Une personne ressemblant extrêmement à une actrice ou à une doubleuse, vêtue d’un maillot de bain révélateur ou en lapin Playboy. Ces types de photographies sont publiées sur Twitter et d’autres réseaux sociaux. Mais ce sont de fausses photographies, en fait, elles sont produites grâce à l’intelligence artificielle (IA). Par exemple, à gauche, une photo générée par l’IA basée sur l’actrice vocale Kana Hanazawa en maillot de bain, à droite, une vraie photo de l’artiste.

Les IA génératrices d’images ont explosé en popularité depuis l’été de l’année dernière, étant utilisées pour générer du contenu à vendre ou simplement à des fins récréatives. Parmi eux, la technologie « LoRA (Low-Rank Adaptation of Large Language Models) » semble être utilisée, ce qui permet à l’intelligence artificielle d’apprendre immédiatement les schémas d’un certain personnage ou d’une personne réelle.afin que les utilisateurs puissent l’utiliser pour générer des illustrations.
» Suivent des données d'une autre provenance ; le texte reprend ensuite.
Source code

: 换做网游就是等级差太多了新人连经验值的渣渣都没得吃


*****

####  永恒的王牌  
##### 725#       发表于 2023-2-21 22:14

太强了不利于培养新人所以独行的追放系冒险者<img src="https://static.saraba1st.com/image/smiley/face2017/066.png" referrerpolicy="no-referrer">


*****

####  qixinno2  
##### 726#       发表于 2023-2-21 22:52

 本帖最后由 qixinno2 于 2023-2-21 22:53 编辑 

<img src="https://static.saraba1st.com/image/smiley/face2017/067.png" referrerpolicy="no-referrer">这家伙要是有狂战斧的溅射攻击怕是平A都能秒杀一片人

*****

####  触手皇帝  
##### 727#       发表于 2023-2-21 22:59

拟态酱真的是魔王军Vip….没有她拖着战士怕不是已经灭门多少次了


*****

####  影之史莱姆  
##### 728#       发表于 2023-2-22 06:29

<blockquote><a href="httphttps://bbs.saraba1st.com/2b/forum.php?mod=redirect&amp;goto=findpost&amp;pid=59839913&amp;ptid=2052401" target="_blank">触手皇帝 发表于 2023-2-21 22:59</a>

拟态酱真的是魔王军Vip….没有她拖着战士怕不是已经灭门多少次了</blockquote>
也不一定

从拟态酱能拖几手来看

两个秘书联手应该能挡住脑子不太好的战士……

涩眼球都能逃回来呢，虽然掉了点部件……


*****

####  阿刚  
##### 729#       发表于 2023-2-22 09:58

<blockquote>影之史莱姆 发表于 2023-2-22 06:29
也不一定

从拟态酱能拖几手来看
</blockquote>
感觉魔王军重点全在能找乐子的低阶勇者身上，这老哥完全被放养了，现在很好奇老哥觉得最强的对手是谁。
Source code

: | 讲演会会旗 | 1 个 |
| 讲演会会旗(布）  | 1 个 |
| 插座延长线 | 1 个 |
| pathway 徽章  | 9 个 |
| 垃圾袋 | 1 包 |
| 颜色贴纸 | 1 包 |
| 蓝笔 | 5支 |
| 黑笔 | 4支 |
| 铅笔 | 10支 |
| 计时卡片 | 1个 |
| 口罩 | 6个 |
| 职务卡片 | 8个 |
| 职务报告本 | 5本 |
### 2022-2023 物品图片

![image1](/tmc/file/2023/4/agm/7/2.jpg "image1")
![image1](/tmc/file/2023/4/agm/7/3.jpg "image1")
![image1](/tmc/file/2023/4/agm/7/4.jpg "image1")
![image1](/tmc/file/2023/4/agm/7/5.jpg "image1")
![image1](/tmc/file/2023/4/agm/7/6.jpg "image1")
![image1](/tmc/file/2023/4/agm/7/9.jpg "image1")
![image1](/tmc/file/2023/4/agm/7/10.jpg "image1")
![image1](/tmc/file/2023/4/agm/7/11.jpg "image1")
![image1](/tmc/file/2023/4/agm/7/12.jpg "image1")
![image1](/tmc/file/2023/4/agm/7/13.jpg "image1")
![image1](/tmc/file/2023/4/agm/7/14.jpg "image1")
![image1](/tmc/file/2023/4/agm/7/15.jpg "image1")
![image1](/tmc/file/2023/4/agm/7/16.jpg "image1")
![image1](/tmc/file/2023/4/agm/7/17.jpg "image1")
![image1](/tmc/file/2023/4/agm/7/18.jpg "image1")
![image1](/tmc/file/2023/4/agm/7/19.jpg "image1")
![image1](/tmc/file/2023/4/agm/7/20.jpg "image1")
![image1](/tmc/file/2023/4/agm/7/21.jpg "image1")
Il existe des pages où sont vendues des collections d’illustrations réalisées à travers ces supports, et il est toujours précisé que « toutes les illustrations sont générées par l’IA et fausses, donc toute ressemblance avec une personne du monde réel est purement fortuite“.

Le moyen Médias informatiques demandé Taichi Kakinumaavocat expert dans le domaine de l’intelligence artificielle, son avis sur les aspects juridiques de l’achat et de la vente de fausses photographies de ces célébrités et les modèles d’IA qui peuvent les générer. Le principal problème est la définition légale de la « publicité » dans le cas des actrices, etc. Au Japon, il n’existe aucune disposition légale dédiée à la publicité, mais certains précédents judiciaires le reconnaissent. Actuellement, il est défini comme tout acte accompli dans le but d’attirer des consommateurs ou des clients vers la personne ou le lieu.

Et de poursuivre : « Donc, sur cette base, ils ont identifié trois modèles spécifiques d’atteinte à la publicité: pour) L’utilisation de l’illustration comme objet d’appréciation indépendante; b) L’utilisation de l’illustration sur un produit afin de le différencier sur le marché; et ) L’utilisation de l’illustration dans le cadre de la publicité d’un produit».

Cependant, il précise également un point assez pertinent: «La vente d’une illustration qui associe le visage d’une personnalité à un corps nu est susceptible d’être considérée comme une « diffamation », ainsi qu’une atteinte au droit à l’image». Donc, concernant la vente de ces illustrations, elles sont clairement une violation de l’alinéa a), donc elles sont certainement une violation du droit à la publicité. L’avocat a commenté :Il faut considérer que le fait de vendre ce contenu est un crime à plusieurs niveaux».